Em todo o caso o mesmo já tinha primeiramente um pouco, não sonhado mas escreve o que é fazer seu último pensamento sobre um sujeito indefinidamente meditado. Ela encontra-se no texto redigido com intenção de um certo Bouteville, professor de filosofia, que lhe havia sujeito seu manuscrito sobre “A moral da igreja e a moral natural.” Texto que por esta razão Haubtmann – que a publicou pela primeira vez em extenso (Proudhon, génese de um anti-teísta, Mame1969) – intitula por esta razão o “folheto Bouteville.” Então o que o autor reclamava da doutrina exposta nomeadamente na justiça, Proudhon responde à sua argumentação, ou seja, a contar a ele mesmo.

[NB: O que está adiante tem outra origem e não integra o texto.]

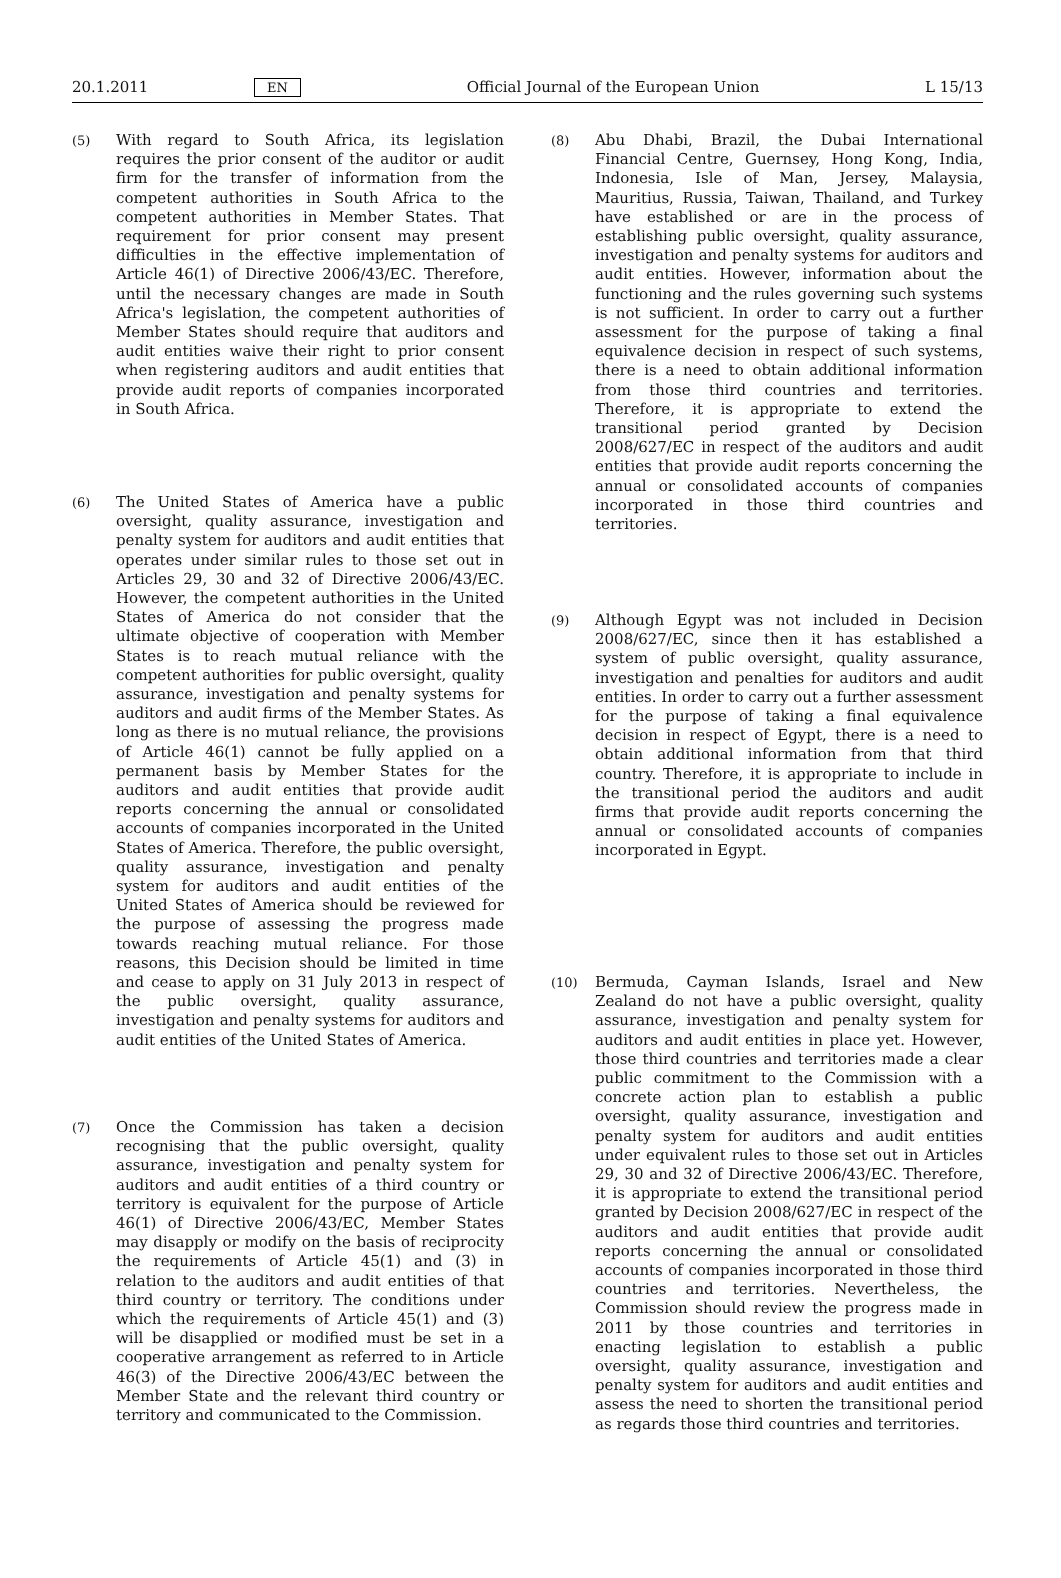20.1.2011 EN Official Journal of the European Union L 15/13
(5) With regard to South Africa, its legislation requires the prior consent of the auditor or audit firm for the transfer of information from the competent authorities in South Africa to the competent authorities in Member States. That requirement for prior consent may present difficulties in the effective implementation of Article 46(1) of Directive 2006/43/EC. Therefore, until the necessary changes are made in South Africa's legislation, the competent authorities of Member States should require that auditors and audit entities waive their right to prior consent when registering auditors and audit entities that provide audit reports of companies incorporated in South Africa.
(6) The United States of America have a public oversight, quality assurance, investigation and penalty system for auditors and audit entities that operates under similar rules to those set out in Articles 29, 30 and 32 of Directive 2006/43/EC. However, the competent authorities in the United States of America do not consider that the ultimate objective of cooperation with Member States is to reach mutual reliance with the competent authorities for public oversight, quality assurance, investigation and penalty systems for auditors and audit firms of the Member States. As long as there is no mutual reliance, the provisions of Article 46(1) cannot be fully applied on a permanent basis by Member States for the auditors and audit entities that provide audit reports concerning the annual or consolidated accounts of companies incorporated in the United States of America. Therefore, the public oversight, quality assurance, investigation and penalty system for auditors and audit entities of the United States of America should be reviewed for the purpose of assessing the progress made towards reaching mutual reliance. For those reasons, this Decision should be limited in time and cease to apply on 31 July 2013 in respect of the public oversight, quality assurance, investigation and penalty systems for auditors and audit entities of the United States of America.
(7) Once the Commission has taken a decision recognising that the public oversight, quality assurance, investigation and penalty system for auditors and audit entities of a third country or territory is equivalent for the purpose of Article 46(1) of Directive 2006/43/EC, Member States may disapply or modify on the basis of reciprocity the requirements of Article 45(1) and (3) in relation to the auditors and audit entities of that third country or territory. The conditions under which the requirements of Article 45(1) and (3) will be disapplied or modified must be set in a cooperative arrangement as referred to in Article 46(3) of the Directive 2006/43/EC between the Member State and the relevant third country or territory and communicated to the Commission.
(8) Abu Dhabi, Brazil, the Dubai International Financial Centre, Guernsey, Hong Kong, India, Indonesia, Isle of Man, Jersey, Malaysia, Mauritius, Russia, Taiwan, Thailand, and Turkey have established or are in the process of establishing public oversight, quality assurance, investigation and penalty systems for auditors and audit entities. However, information about the functioning and the rules governing such systems is not sufficient. In order to carry out a further assessment for the purpose of taking a final equivalence decision in respect of such systems, there is a need to obtain additional information from those third countries and territories. Therefore, it is appropriate to extend the transitional period granted by Decision 2008/627/EC in respect of the auditors and audit entities that provide audit reports concerning the annual or consolidated accounts of companies incorporated in those third countries and territories.
(9) Although Egypt was not included in Decision 2008/627/EC, since then it has established a system of public oversight, quality assurance, investigation and penalties for auditors and audit entities. In order to carry out a further assessment for the purpose of taking a final equivalence decision in respect of Egypt, there is a need to obtain additional information from that third country. Therefore, it is appropriate to include in the transitional period the auditors and audit firms that provide audit reports concerning the annual or consolidated accounts of companies incorporated in Egypt.
(10) Bermuda, Cayman Islands, Israel and New Zealand do not have a public oversight, quality assurance, investigation and penalty system for auditors and audit entities in place yet. However, those third countries and territories made a clear public commitment to the Commission with a concrete action plan to establish a public oversight, quality assurance, investigation and penalty system for auditors and audit entities under equivalent rules to those set out in Articles 29, 30 and 32 of Directive 2006/43/EC. Therefore, it is appropriate to extend the transitional period granted by Decision 2008/627/EC in respect of the auditors and audit entities that provide audit reports concerning the annual or consolidated accounts of companies incorporated in those third countries and territories. Nevertheless, the Commission should review the progress made in 2011 by those countries and territories in enacting legislation to establish a public oversight, quality assurance, investigation and penalty system for auditors and audit entities and assess the need to shorten the transitional period as regards those third countries and territories.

“Eu creio que nem Boutteville, nem eu, nem os Pais, nem os ancestrais filosóficos não aprofundamos ainda suficientemente esta questão do princípio da justiça, que a igreja considera sobretudo em Deus, na sua subjectividade, e Cícero na natureza, na sua objectividade.
O que é Deus? Não se pode conhecê-lo pelas únicas forças da razão. Notamos aqui: Há em Deus pelo menos uma coisa que nós podemos com experiência afirmar, é que a sua ideia possui-nos e trabalha-nos prodigiosamente. Sobre Deus nós não sabemos e não podemos nada saber pela razão (o que ele é, etc.) mas nós julgaremos, sobre uma experiência quotidiana, que ele tinha da continuação, da ordem, da finalidade, da harmonia na natureza; uma vontade que apareça/e, que pode, que resiste, que condena, etc.”
O seguimento da passagem não é somente admirável mas perturbadora. Pela primeira e única vez sem dúvida, com esta intensidade, nós sentimos tremer? Alguma coisa que não é mais que um raciocínio, mas a uma presença forte: “Deus está disfarçado, mas mais uma vez ele está seguro que ele atormenta-nos, que a todo o momento nós acreditamos vê-lo aparecer; que ele nos parece entendê-lo a bater à porta; e que nós não nos podemos impedirmos de gritar: Quem vive? Quem está lá.”
A resposta, ignoramo-la sempre. Mas sem saber se a porta está finalmente aberta para a criança insaciável do faubourg-Bettant, afirmamos ao menos que ele a terá desejado com uma paciência furiosa.